Return, from the data below, each line that contains the word "صنعتی".

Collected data

· · ·

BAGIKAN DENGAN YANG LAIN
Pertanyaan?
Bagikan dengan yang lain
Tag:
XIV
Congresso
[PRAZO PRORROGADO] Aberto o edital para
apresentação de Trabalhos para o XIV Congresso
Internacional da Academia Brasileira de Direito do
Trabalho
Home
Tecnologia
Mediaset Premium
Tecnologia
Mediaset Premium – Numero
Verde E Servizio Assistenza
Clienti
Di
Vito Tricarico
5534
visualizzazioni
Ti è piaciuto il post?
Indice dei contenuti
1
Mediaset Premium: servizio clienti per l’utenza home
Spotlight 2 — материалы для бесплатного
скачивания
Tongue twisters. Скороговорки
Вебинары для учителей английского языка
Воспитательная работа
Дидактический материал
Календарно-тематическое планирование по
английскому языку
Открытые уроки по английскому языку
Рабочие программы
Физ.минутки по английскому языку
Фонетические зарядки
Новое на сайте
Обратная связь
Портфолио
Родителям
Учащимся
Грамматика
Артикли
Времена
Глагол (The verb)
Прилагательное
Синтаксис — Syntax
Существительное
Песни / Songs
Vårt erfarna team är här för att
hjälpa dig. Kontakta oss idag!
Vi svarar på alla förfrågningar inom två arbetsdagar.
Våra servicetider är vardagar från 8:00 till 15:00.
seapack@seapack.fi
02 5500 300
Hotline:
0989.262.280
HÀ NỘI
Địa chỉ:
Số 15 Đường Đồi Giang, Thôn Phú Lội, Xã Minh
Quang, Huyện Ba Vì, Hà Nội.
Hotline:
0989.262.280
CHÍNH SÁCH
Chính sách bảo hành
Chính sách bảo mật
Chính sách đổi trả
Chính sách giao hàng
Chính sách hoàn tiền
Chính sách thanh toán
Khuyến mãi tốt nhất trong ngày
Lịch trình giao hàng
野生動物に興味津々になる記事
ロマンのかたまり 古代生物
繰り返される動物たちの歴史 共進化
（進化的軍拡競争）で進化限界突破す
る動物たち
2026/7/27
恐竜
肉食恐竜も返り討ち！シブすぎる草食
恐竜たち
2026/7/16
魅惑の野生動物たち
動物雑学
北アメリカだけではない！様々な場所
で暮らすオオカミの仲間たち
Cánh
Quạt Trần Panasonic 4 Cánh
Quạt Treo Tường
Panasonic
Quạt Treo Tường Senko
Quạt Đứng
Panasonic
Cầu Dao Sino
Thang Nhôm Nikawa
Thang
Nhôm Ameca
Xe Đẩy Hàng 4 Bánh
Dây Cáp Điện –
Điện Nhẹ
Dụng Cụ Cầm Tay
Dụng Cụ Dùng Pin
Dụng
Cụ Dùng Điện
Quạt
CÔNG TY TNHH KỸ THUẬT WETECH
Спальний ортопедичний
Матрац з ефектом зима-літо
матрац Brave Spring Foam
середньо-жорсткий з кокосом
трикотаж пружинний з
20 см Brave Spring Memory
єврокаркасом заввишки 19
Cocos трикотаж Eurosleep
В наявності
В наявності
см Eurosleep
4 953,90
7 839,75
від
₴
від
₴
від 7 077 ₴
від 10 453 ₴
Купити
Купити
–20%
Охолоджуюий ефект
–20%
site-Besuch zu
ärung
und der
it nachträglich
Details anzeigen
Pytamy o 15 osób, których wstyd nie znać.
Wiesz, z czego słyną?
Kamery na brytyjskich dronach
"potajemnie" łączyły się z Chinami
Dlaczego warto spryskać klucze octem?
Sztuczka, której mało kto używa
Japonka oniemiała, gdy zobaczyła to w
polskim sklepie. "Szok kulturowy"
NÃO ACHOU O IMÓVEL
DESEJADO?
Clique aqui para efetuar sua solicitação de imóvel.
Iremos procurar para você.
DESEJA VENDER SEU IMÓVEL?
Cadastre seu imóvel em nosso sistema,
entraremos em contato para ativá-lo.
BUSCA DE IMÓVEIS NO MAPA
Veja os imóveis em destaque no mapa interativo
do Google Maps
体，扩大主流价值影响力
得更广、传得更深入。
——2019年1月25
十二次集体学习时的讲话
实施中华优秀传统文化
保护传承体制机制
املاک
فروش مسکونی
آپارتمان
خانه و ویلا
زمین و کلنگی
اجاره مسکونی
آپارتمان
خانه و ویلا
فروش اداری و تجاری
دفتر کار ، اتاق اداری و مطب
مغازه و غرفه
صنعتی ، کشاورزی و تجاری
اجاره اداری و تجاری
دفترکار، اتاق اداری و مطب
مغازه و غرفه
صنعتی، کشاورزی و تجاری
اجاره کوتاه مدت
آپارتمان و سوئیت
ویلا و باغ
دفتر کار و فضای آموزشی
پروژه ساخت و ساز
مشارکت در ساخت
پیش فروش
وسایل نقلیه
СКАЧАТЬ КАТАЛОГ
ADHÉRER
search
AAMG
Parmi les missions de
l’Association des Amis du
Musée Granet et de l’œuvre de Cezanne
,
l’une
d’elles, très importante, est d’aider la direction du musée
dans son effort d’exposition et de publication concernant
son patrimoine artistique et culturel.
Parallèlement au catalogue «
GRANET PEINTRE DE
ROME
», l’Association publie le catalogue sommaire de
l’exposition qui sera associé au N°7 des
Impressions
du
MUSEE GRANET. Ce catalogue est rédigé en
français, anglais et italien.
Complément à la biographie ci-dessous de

· · ·

◆ **ANSWER SECTION**
صنعتی ، کشاورزی و تجاری
صنعتی، کشاورزی و تجاری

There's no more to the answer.